Octobre 2024 : 130 emplois supprimés chez Bayard
Bayard Habillement est un géant du prêt-à-porter pour homme. Née en 1925 à Villeurbanne (Rhône), l'entreprise est connue pour avoir habillé des stars françaises telles que Serge Gainsbourg, Claude François ou encore Johnny Hallyday. Mais la crise du Covid a durement impacté son chiffre d'affaires, qui est passé de 22 millions d'euros en 2019 à 15 millions en 2024.
Basée à Quetigny (Côte-d'Or), l'entreprise est d'abord placée en redressement judiciaire. Puis, le 1er octobre, nos confrères de France Bleu Bourgogne rapportent que le tribunal de commerce de Dijon prononce sa liquidation judiciaire. Le 5 octobre, les magasins ferment, laissant 130 salariés sans emploi.
Pour la profession, une situation qui "stagne"
Interrogée sur ce nombre de plans de sauvegarde de l'emploi (PSE), Véronique Guillon, déléguée générale de l'Union des Industries et Métiers de la Métallurgie (UIMM) de Côte-d'Or, estime que la situation dans le département est stagnante. "Certains secteurs, comme le nucléaire, se portent bien, tandis que d'autres, comme la mécanique, rencontrent plus de difficultés."

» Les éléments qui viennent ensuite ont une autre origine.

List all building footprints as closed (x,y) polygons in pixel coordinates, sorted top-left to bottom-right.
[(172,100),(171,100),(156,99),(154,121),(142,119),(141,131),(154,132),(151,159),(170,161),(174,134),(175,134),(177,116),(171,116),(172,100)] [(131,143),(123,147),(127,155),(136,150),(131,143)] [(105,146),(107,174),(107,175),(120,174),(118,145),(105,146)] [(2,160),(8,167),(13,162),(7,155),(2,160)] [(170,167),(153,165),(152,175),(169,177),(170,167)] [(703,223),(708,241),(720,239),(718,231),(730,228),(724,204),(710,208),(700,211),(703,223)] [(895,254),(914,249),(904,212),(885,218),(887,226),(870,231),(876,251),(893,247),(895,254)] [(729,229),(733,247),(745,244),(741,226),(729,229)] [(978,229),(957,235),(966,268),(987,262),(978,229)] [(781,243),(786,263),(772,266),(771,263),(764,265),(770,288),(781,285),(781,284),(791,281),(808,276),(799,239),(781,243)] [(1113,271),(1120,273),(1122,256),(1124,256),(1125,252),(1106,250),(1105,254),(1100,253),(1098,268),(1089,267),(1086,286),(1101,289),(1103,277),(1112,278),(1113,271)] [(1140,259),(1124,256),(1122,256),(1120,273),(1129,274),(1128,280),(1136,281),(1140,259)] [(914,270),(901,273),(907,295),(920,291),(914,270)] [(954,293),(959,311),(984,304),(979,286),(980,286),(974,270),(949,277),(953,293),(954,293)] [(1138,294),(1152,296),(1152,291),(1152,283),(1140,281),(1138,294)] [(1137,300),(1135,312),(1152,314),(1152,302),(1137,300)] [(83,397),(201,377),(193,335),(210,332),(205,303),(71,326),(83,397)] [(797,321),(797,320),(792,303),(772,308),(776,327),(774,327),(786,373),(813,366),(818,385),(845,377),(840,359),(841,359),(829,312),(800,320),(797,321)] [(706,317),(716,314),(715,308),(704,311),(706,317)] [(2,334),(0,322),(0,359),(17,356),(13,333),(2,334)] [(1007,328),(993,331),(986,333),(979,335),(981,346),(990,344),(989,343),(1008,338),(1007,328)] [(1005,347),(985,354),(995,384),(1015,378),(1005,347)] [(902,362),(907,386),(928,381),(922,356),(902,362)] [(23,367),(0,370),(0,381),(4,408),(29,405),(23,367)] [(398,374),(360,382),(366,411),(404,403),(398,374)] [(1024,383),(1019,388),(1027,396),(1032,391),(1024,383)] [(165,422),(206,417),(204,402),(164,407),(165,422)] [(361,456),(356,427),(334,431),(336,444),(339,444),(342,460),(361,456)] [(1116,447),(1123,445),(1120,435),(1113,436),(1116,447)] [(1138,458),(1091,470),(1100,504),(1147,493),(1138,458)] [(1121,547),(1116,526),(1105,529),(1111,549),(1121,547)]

Selon elle, cette situation s'explique par deux paramètres. L'instabilité gouvernementale, qui "freine les investissements et rend la projection difficile," et les longueurs de paiement, qui "impactent de nombreuses parties des entreprises. Aujourd'hui, on voit des délais de paiement tellement longs que cela freine les trésoreries."
Pour tenter de résoudre ces situations et d'atténuer l'impact pour les salariés, l'UIMM collabore avec l'ensemble des services de l'État. "Dans le cas de Valti, nous travaillons en amont pour identifier les entreprises qui recrutent et essayer d'adapter nos formations potentielles aux offres de postes dans le secteur."